In 2017, author Wanjiru Koinange and publisher Angela Wachuka signed a five-year contract with the Nairobi City County government to restore three historic libraries—the McMillan Memorial Library and its two satellite branches, Makadara and Kaloleni.
It was an audacious proposition: take colonial-era buildings that were whites-only until 1958, strip away decades of neglect and ideological rot, and turn them into the kind of community spaces the city desperately needed. The documentary How to Build a Library, directed by Maia Lekow and Christopher King and filmed over eight years, tracks this project with the clear-eyed attention it deserves. What emerges is a portrait of institutional transformation that refuses to minimize the difficulty of the work.

The Kaloleni Library, which opened in the late 1960s and sits at the heart of the Kaloleni neighborhood, presented particular challenges. The building itself dates to the 1800s, constructed by Italian prisoners of war, and had served as a venue where some of Kenya’s founding documents were drafted. By the time Book Bunk, the nonprofit Koinange and Wachuka founded, got involved, the structure was in serious disrepair, the book collection remained dominated by British colonial perspectives, and the Dewey Decimal classification system couldn’t accommodate African languages or literature. Restoration work wrapped in June 2020, turning Kaloleni into a functioning cultural hub with programming shaped by community input, open weekdays and Saturdays, hosting film screenings, storytelling sessions, and arts events in the attached social hall. It’s the smallest of the McMillan branches, serving primarily primary school-age children, but the scope of what was accomplished shouldn’t be understated.
The documentary captures the friction inherent in this kind of institutional overhaul—parents outraged at discovering the colonial book selection, library administrators resistant to changing classification systems, bureaucratic delays with contract approvals and fundraising shortfalls. Koinange and Wachuka weren’t just renovating buildings; they were negotiating what it means to decolonize a public institution while working within government structures that still carry colonial imprints. One of their early battles was with a library administrator who insisted on maintaining the original Dewey Decimal system, which effectively meant maintaining the hierarchies that system encoded. The film doesn’t shy away from showing how exhausting this work is, how progress comes in increments measured against constant resistance.
The Makadara branch (also called Eastlands Library) opened in the late 1960s and serves young adults near government offices and a law court. Restoration completed in July 2021, making it the first of the three libraries to reopen with updated programming and collections. The McMillan Memorial Library itself, built in 1931 as Kenya’s second-oldest library, remains in progress—funding has been partially secured but construction hasn’t begun.

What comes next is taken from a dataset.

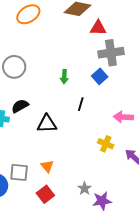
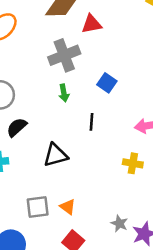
gray cross: (111, 53) -> (64, 55), moved
black semicircle: (20, 106) -> (17, 127), moved
gray square: (19, 172) -> (38, 207), moved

Lekow and King’s decision to include politicians in the film was risky, potentially jeopardizing future funding, but it reflects a commitment to documenting the full complexity of civic infrastructure projects rather than producing sanitized promotional material.
How to Build a Library premiered at Sundance Film Festival 2025 and has since collected awards at multiple international festivals, including the Golden Alexander at Thessaloniki Doc Fest and Best Feature Documentary at Wilmington IFF. The film’s festival success matters less than what Koinange, Wachuka, and the Book Bunk team have actually built—three libraries in various stages of operation, serving communities that have been systematically denied access to quality public space and resources. The work continues beyond the documentary’s frame: fundraising for McMillan Memorial is ongoing, programming at Kaloleni and Makadara needs sustained support, and the challenge of maintaining these spaces as genuine community hubs rather than letting them slide back into neglect remains constant. What Book Bunk has proven is that reclaiming colonial infrastructure for public good is possible but never simple, requiring equal parts vision, tenacity, and willingness to fight bureaucracy at every turn. The libraries stand as evidence that transformation happens through sustained institutional labor.